As Israel Battles Terror in the North, Fellowship Soup Kitchens Still Serve

The Fellowship  |  June 27, 2024

Family in public bomb shelter receiving Fellowship food and emergency aid in response to Hezbollah attacks.
(Photo: Guy Yechiely)

The Fellowship supports 21 soup kitchens in Israel, which are all the more important as tensions and violence heat up in Israel’s north. And we are increasing our emergency funding. The Jerusalem Post tells us more:

While Kiryat Shmona has been evacuated for many months due to its proximity to Israel’s northern border, not all of the city’s more than 20,000 residents have left. Some 3,000 people have remained behind – and they make up the strongest and the weakest members of the city’s population, Yael Eckstein, president of the International Fellowship of Christians and Jews (IFCJ) explained to The Jerusalem Post…

“You have two different groups of people who have remained,” said Eckstein. “One is the leaders, the strongest, the bravest, who are able to actually stay there in order to contribute.”

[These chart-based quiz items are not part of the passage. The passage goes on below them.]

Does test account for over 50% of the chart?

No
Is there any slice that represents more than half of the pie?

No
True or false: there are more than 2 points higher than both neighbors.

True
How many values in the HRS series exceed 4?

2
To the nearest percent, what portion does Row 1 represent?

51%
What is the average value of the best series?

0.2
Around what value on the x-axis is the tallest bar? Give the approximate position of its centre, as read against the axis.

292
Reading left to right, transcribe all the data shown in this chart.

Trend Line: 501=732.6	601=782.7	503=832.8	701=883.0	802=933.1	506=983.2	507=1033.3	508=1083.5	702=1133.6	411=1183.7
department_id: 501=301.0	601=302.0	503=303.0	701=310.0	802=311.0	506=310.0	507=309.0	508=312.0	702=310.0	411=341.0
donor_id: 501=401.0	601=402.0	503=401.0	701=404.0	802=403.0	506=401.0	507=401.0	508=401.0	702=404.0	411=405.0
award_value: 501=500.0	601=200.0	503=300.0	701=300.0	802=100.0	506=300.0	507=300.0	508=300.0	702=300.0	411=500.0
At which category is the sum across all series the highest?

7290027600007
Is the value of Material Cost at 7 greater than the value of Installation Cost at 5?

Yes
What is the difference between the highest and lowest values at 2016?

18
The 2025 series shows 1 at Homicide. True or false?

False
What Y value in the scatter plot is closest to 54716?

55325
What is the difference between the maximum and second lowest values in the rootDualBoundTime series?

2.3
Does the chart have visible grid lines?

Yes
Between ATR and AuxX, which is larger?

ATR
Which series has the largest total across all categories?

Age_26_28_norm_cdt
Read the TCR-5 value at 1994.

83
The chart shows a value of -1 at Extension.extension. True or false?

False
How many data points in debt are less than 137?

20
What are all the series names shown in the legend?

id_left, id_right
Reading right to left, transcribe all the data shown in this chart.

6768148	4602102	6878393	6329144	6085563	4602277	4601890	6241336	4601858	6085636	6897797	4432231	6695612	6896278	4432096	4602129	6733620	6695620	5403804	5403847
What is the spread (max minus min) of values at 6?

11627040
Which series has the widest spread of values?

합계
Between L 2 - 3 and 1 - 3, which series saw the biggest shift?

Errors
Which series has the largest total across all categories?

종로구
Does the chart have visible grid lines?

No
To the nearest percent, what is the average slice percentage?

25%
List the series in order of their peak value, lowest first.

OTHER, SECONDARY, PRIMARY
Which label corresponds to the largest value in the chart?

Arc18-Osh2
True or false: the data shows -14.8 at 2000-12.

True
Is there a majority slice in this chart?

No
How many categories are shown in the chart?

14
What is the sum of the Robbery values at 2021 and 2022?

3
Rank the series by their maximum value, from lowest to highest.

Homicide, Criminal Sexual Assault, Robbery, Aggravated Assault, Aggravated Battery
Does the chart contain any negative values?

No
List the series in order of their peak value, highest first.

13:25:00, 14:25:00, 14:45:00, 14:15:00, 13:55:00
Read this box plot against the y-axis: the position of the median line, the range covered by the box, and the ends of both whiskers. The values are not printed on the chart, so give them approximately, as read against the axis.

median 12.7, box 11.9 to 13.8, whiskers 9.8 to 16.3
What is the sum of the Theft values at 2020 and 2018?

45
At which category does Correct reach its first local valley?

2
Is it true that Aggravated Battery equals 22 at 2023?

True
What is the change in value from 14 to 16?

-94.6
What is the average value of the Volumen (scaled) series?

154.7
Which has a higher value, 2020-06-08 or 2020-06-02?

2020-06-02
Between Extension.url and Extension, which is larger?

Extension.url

These are people “whose families were all evacuated, and they’re there driving [and living] under rocket attack, under drone attack, in order to make sure those who have remained are safe and in order to protect the infrastructure,” she explained…

THE IFCJ supports Beit Batya, a soup kitchen in Kiryat Shmona, along with 20 others as far south as Eilat. During the war, all of them have remained operational and they have increased funding to the Kiryat Shmona soup kitchen to enable it to provide more meals.